Low R-squared suggests no heteroskedasticity.

2.3.3 Chi-squared

We can continue testing with chi-squared distribution.

More formally, calculate the chi-squared test statistic and compare it with chi-squared critical value to determine if R squares is significantly small or big.

Calculate the Chi-Square test statistic: \[\chi^2= n * newR^2\]

  1. n: The total number of observations

  2. \(newR^2\): The R-squared of the new regression model that used the squared residuals as the response values.

chisq_p_value <-  pchisq(q = white_auxillary_reg_summary$r.squared * nobs(white_auxillary_reg), 
                         df = 20,       # degrees of freedom is the number of parameters estimated in the model minus 1 (for constant term) i.e.  equal to the number of variables in the auxillary regression
                         lower.tail = FALSE  )
chisq_p_value
## [1] 0.4666767

We get the exact same pvalue from the package and by hand above.

We can also replicate the test statistic.

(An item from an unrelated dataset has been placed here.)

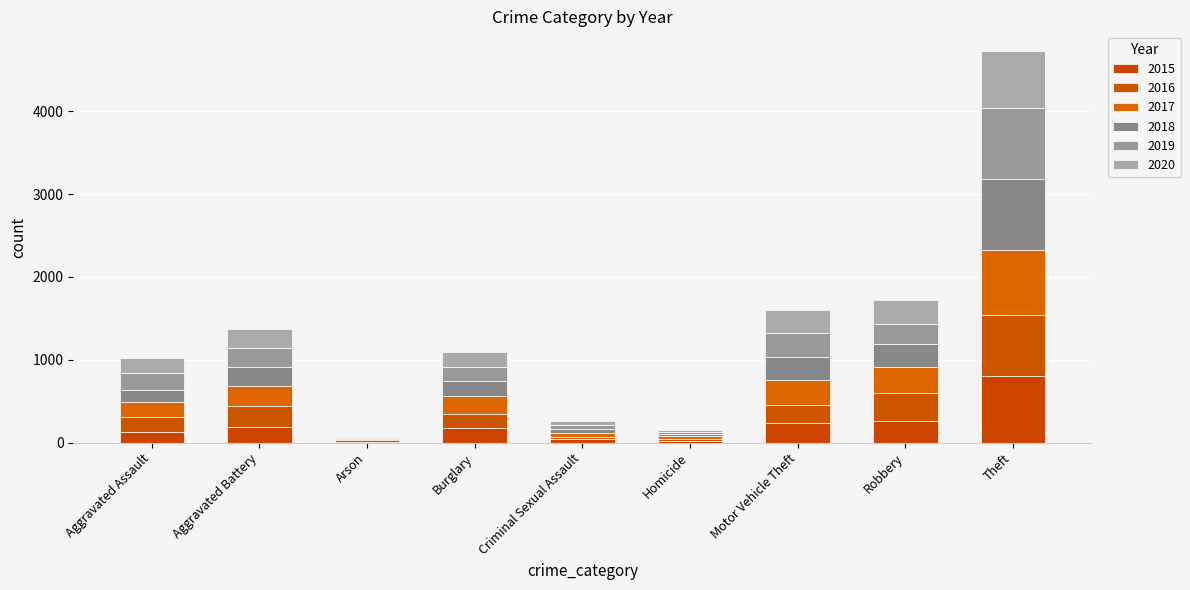

What are all the series names shown in the legend?

2015, 2016, 2017, 2018, 2019, 2020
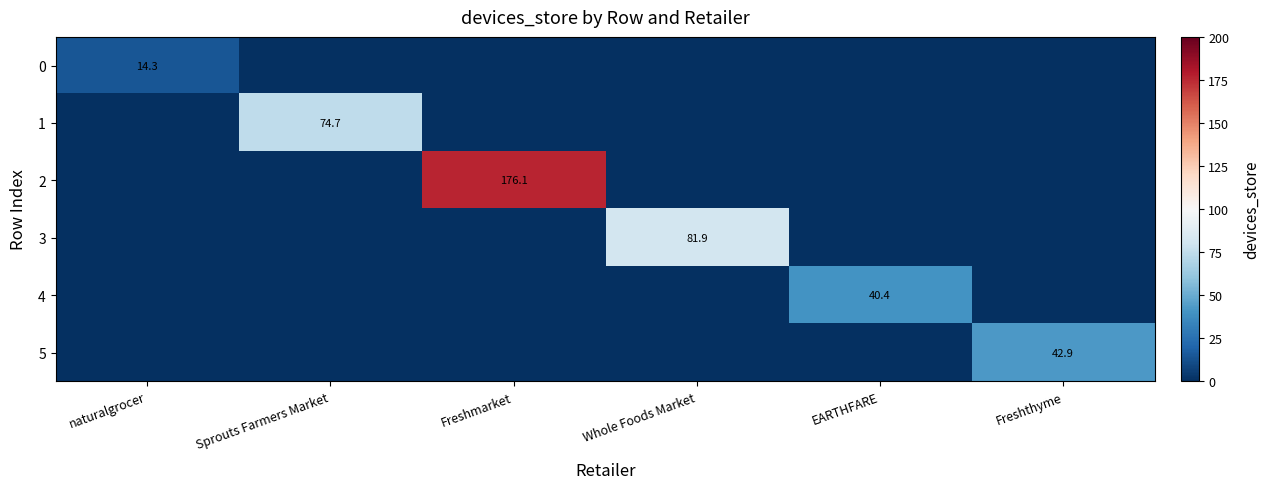

The 4 series shows 25.8 at EARTHFARE. True or false?

False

Recall:

skedastic_package_white
## # A tibble: 1 × 5
##   statistic p.value parameter method       alternative
##       <dbl>   <dbl>     <dbl> <chr>        <chr>      
## 1      19.9   0.467        20 White's Test greater

Now, testing the critical value:

white_auxillary_reg_summary$r.squared * nobs(white_auxillary_reg)
## [1] 19.86065

Beautiful!

2.4 Breusch-Pagan Test

The Breusch-Pagan test fits a linear regression model to the residuals of a linear regression model (by default the same explanatory variables are taken as in the main regression model) and rejects if too much of the variance is explained by the additional explanatory variables.

Under \(H_0\) the test statistic of the Breusch-Pagan test follows a chi-squared distribution with parameter (the number of regressors without the constant in the model) degrees of freedom.

lmtest_package_bp <- bptest(formula = model,  # fitted "lm" object, or run the regression
                         studentize = TRUE   # by default, so this can be commented out
)
                      
# View the test results
lmtest_package_bp
## 
##  studentized Breusch-Pagan test
## 
## data:  model
## BP = 3.7881, df = 5, p-value = 0.5803
skedastic_package_bp <- skedastic::breusch_pagan(model)

lmtest_package_bp
## 
##  studentized Breusch-Pagan test
## 
## data:  model
## BP = 3.7881, df = 5, p-value = 0.5803
skedastic_package_bp
## # A tibble: 1 × 5
##   statistic p.value parameter method                alternative
##       <dbl>   <dbl>     <dbl> <chr>                 <chr>      
## 1      3.79   0.580         5 Koenker (studentised) greater

lmtest::bptest gives the exact same outpout as skedastic::breusch_pagan, as expected.

The test statistic value is 3.7781, follows a chi-squared distribution with parameter (the number of regressors without the constant in the model) degrees of freedom, and it has a p-value of approximately 0.5803 thus we fail to reject the null of homoskedasticity.

3 Which is Better?

Professor Sharma’s rpubs and explanation

Both Breusch-Pagan (BP) test and White test are used to test for heteroskedasticity in a linear regression model. However, there is no clear consensus on which test is better as the choice depends on various factors such as the sample size, the distribution of the errors, and the specific objectives of the analysis.

  • In general, the White test is considered more robust than the BP test when the sample size is large or when the errors are not normally distributed.

  • However, the BP test may perform better when the errors are normally distributed and the sample size is small.

Ultimately, the choice of test should be based on the specific characteristics of the data and the research question being investigated.